** Given request **
Turn every one of the lines below into a numbered list, omitting any blank ones.

+ + +

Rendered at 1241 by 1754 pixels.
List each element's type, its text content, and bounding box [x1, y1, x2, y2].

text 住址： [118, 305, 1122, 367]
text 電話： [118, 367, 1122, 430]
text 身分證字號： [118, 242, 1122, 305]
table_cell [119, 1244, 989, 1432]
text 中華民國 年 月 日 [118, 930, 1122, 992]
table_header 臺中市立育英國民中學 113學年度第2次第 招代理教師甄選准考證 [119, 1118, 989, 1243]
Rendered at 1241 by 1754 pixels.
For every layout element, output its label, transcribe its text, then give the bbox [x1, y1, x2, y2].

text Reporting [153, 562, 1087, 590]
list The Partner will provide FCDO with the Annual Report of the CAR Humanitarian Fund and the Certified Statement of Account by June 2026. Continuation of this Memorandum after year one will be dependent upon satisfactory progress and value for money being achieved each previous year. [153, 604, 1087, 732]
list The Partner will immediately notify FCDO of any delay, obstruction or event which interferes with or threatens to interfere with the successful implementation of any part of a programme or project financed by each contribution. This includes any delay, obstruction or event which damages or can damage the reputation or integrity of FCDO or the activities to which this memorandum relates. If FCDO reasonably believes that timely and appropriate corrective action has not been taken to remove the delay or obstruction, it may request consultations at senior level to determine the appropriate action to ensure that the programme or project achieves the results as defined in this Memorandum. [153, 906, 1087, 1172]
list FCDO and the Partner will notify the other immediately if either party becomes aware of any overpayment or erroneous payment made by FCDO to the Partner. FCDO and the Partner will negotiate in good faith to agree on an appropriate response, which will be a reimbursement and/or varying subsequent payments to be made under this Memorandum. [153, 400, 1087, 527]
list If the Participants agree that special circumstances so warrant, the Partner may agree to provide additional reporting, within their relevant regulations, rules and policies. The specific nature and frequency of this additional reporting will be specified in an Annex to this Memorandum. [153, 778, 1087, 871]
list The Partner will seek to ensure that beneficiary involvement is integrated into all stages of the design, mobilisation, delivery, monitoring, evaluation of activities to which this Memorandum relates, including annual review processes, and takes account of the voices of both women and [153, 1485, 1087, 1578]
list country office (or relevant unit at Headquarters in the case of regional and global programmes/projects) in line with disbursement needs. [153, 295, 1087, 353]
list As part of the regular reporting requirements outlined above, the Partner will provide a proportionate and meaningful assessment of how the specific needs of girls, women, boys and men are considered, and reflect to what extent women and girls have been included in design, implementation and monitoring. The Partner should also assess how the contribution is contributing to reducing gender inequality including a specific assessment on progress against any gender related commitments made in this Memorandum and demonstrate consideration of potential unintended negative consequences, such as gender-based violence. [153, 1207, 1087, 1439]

+ + +

** Task solution **
1. Rendered at 1241 by 1754 pixels.
2. List each element's type, its text content, and bounding box [x1, y1, x2, y2].
3. text 住址： [118, 305, 1122, 367]
4. text 電話： [118, 367, 1122, 430]
5. text 身分證字號： [118, 242, 1122, 305]
6. table_cell [119, 1244, 989, 1432]
7. text 中華民國 年 月 日 [118, 930, 1122, 992]
8. table_header 臺中市立育英國民中學 113學年度第2次第 招代理教師甄選准考證 [119, 1118, 989, 1243]
9. Rendered at 1241 by 1754 pixels.
10. For every layout element, output its label, transcribe its text, then give the bbox [x1, y1, x2, y2].
11. text Reporting [153, 562, 1087, 590]
12. list The Partner will provide FCDO with the Annual Report of the CAR Humanitarian Fund and the Certified Statement of Account by June 2026. Continuation of this Memorandum after year one will be dependent upon satisfactory progress and value for money being achieved each previous year. [153, 604, 1087, 732]
13. list The Partner will immediately notify FCDO of any delay, obstruction or event which interferes with or threatens to interfere with the successful implementation of any part of a programme or project financed by each contribution. This includes any delay, obstruction or event which damages or can damage the reputation or integrity of FCDO or the activities to which this memorandum relates. If FCDO reasonably believes that timely and appropriate corrective action has not been taken to remove the delay or obstruction, it may request consultations at senior level to determine the appropriate action to ensure that the programme or project achieves the results as defined in this Memorandum. [153, 906, 1087, 1172]
14. list FCDO and the Partner will notify the other immediately if either party becomes aware of any overpayment or erroneous payment made by FCDO to the Partner. FCDO and the Partner will negotiate in good faith to agree on an appropriate response, which will be a reimbursement and/or varying subsequent payments to be made under this Memorandum. [153, 400, 1087, 527]
15. list If the Participants agree that special circumstances so warrant, the Partner may agree to provide additional reporting, within their relevant regulations, rules and policies. The specific nature and frequency of this additional reporting will be specified in an Annex to this Memorandum. [153, 778, 1087, 871]
16. list The Partner will seek to ensure that beneficiary involvement is integrated into all stages of the design, mobilisation, delivery, monitoring, evaluation of activities to which this Memorandum relates, including annual review processes, and takes account of the voices of both women and [153, 1485, 1087, 1578]
17. list country office (or relevant unit at Headquarters in the case of regional and global programmes/projects) in line with disbursement needs. [153, 295, 1087, 353]
18. list As part of the regular reporting requirements outlined above, the Partner will provide a proportionate and meaningful assessment of how the specific needs of girls, women, boys and men are considered, and reflect to what extent women and girls have been included in design, implementation and monitoring. The Partner should also assess how the contribution is contributing to reducing gender inequality including a specific assessment on progress against any gender related commitments made in this Memorandum and demonstrate consideration of potential unintended negative consequences, such as gender-based violence. [153, 1207, 1087, 1439]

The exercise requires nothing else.